I've been having a lot of these recently, I don't know how to explain them other than there are very real and when you wake up you feel depressed as you realise it wasn't real, if you go back to sleep its followed by a lucid dream as you realise your dreaming, does anyone else have these?

I had one last night that I was a peanut farmer on another planet, I had a wife and 2 sons, it seemed to last an entire lifetime. I was so confused this morning when I woke up. Its so strange. Whats happening?

----------


## panta-rei

...It seems real? Or feels real?

All dreams should feel real. And those that seem real are just extra convincing. 

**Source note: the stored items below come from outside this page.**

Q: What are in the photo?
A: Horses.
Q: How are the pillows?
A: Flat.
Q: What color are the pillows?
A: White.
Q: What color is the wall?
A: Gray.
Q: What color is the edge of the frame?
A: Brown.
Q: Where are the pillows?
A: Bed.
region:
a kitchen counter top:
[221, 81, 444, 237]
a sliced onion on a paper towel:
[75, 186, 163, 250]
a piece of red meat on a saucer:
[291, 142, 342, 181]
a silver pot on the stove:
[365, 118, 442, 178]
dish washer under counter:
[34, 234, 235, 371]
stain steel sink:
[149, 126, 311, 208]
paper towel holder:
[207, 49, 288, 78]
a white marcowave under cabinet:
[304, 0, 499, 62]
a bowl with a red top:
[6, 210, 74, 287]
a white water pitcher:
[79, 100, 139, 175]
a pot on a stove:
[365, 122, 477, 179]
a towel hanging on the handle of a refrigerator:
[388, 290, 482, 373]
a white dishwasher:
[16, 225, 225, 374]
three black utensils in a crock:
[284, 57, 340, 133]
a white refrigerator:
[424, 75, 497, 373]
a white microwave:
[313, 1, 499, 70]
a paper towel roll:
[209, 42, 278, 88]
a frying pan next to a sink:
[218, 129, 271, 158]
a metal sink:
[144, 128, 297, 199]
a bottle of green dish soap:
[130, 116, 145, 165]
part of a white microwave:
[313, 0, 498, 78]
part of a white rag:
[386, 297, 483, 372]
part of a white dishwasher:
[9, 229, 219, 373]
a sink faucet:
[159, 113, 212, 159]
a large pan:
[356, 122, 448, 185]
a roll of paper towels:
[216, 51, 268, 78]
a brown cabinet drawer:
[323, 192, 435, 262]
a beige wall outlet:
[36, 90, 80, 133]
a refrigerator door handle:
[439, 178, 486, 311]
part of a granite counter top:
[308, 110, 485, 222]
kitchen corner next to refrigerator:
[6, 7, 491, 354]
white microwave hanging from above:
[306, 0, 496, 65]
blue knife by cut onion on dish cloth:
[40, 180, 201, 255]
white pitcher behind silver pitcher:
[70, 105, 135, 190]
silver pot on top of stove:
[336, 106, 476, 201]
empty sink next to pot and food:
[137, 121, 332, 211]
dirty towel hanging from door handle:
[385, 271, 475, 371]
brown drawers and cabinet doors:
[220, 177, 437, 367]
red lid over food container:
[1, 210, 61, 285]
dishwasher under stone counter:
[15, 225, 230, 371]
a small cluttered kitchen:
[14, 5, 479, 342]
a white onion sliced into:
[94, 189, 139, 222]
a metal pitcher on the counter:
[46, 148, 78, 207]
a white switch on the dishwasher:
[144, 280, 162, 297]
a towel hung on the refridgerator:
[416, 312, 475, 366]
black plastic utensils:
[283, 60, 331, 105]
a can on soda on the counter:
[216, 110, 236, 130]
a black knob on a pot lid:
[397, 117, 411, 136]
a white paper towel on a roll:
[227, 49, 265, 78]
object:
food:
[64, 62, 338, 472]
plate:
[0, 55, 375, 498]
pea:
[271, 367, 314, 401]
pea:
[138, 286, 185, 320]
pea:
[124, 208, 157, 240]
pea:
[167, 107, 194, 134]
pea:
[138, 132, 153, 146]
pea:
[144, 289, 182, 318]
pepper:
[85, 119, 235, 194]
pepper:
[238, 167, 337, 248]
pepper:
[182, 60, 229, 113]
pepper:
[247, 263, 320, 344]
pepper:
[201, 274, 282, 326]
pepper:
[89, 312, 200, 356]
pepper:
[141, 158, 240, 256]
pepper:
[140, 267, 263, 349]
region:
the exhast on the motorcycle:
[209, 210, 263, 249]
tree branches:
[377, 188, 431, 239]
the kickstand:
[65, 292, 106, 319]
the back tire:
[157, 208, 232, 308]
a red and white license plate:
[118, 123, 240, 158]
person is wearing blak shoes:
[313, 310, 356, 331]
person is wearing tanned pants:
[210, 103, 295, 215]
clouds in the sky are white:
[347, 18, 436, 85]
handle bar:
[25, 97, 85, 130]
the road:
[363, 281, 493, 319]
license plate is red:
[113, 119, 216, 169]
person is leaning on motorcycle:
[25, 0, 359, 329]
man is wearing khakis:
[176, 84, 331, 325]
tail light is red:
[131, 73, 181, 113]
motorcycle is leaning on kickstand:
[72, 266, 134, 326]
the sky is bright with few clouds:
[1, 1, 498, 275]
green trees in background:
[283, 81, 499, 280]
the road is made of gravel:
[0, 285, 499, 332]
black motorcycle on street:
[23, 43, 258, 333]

I know this feeling, as well...

----------


## n0rMal

I guess your now unlocking your true powers of imagination, enjoy them.Or your an alien when you sleep 	 ::doh::

----------


## Mogzy92

I know exactly what you mean! Except, iv only had this once that i can remember, and it was terrifying... :Eek:  

I was in a World of Warcraft type of place, with these weird creatures there. It was right by the sea on a beach. All of a sudden the sea starts rushing out so far that i cant even see it on the horizon..then i see a massive tidal wave. I realise i cant run and my dad appears with my nan brother and sister and he tells them to think calm and tranquil thoughts. The wave hits us, and usualy i would wake up at this point in a dream, but not today! I get washed in the water, hit a lampost in the street past the beach, and by now im panicing like mad! Then i wake up, groaning and sweating with relief like i've never felt before from a nightmare!

So i know how confusing this can be ::shock::

----------